=== TASK ITEM ===
Within the records below, reproduce without change the lines from the line that has "Application Form Effective: 07/31/2021 | 1" through the line that has "Association of Government Accountants –", and only those.

=== RECORD SET ===
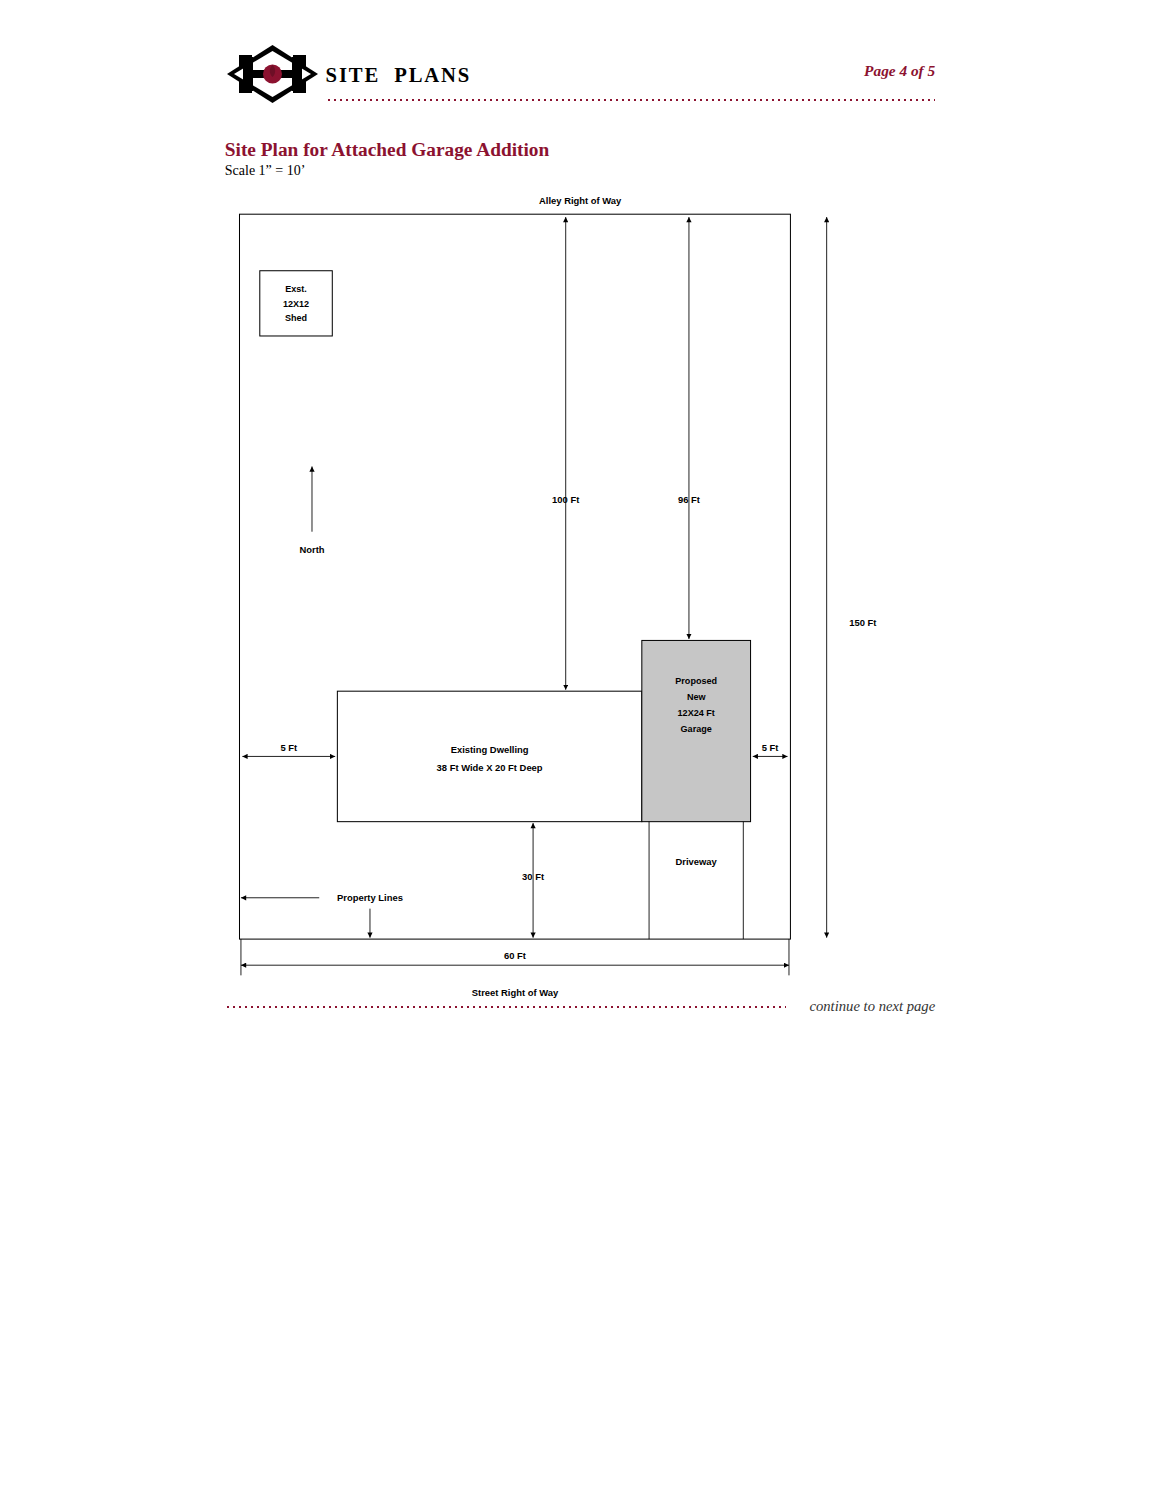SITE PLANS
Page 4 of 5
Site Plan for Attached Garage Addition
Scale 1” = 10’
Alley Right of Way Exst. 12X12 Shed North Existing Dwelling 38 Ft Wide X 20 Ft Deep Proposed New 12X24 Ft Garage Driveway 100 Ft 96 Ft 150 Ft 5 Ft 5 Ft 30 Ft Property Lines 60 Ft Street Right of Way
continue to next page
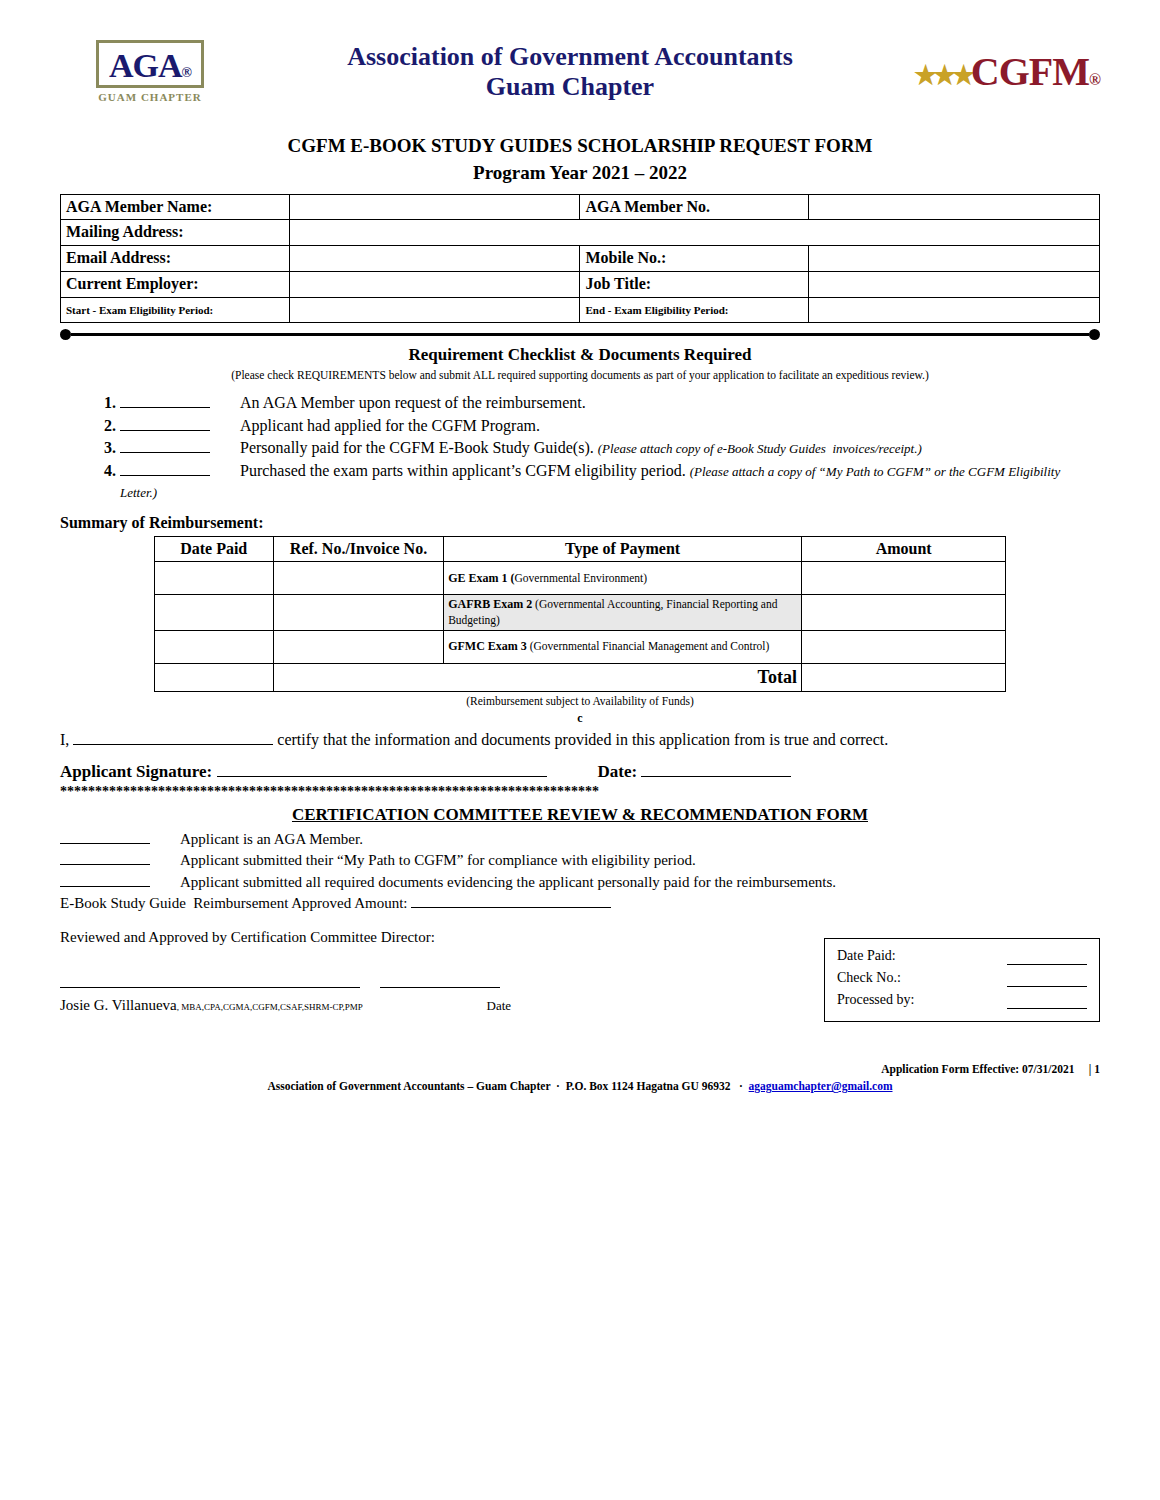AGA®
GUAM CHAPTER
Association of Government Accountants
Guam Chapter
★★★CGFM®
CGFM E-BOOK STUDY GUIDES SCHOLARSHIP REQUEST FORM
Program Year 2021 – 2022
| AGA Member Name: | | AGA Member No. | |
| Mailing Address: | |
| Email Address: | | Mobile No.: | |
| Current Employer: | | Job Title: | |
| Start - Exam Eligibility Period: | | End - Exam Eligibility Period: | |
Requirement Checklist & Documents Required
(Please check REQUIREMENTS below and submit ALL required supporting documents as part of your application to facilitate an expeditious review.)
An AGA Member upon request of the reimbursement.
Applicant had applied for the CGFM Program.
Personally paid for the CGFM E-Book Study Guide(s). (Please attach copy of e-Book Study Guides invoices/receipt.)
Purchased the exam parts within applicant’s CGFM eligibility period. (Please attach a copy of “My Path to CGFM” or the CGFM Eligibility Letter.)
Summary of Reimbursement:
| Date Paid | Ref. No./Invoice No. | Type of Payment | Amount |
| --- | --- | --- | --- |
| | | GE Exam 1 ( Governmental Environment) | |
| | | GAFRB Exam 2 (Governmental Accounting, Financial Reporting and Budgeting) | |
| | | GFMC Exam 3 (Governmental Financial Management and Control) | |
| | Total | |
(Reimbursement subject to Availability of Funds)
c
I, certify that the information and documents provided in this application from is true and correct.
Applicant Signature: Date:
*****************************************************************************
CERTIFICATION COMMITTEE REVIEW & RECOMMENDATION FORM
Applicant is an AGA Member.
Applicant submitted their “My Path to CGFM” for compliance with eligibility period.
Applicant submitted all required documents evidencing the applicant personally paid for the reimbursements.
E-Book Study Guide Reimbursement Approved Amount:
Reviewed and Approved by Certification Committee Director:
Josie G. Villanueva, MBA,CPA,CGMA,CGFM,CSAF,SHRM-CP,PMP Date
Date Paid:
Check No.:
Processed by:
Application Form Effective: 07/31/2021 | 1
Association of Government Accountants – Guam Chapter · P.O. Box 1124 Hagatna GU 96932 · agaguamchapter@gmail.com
...
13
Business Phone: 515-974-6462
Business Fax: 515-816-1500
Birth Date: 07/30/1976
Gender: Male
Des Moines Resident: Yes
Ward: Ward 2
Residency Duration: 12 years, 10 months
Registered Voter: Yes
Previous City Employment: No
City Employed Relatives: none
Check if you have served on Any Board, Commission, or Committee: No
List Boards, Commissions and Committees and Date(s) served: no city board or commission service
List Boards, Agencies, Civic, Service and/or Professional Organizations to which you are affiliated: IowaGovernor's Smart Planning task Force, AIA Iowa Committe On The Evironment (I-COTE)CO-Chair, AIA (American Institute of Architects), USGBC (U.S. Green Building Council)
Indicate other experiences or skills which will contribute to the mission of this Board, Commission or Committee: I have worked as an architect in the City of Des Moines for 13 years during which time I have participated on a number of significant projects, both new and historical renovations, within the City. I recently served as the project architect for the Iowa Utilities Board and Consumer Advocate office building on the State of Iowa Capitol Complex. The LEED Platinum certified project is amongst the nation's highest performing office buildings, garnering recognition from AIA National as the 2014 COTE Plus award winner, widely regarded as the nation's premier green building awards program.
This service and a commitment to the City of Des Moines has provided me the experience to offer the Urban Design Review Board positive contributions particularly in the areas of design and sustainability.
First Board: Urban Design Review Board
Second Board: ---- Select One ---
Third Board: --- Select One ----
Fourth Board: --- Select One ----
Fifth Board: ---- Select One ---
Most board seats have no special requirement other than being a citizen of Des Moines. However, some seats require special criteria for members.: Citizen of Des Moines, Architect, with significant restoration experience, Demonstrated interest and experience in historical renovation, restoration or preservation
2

=== ANSWER BOX ===
Application Form Effective: 07/31/2021 | 1
Association of Government Accountants – Guam Chapter · P.O. Box 1124 Hagatna GU 96932 · agaguamchapter@gmail.com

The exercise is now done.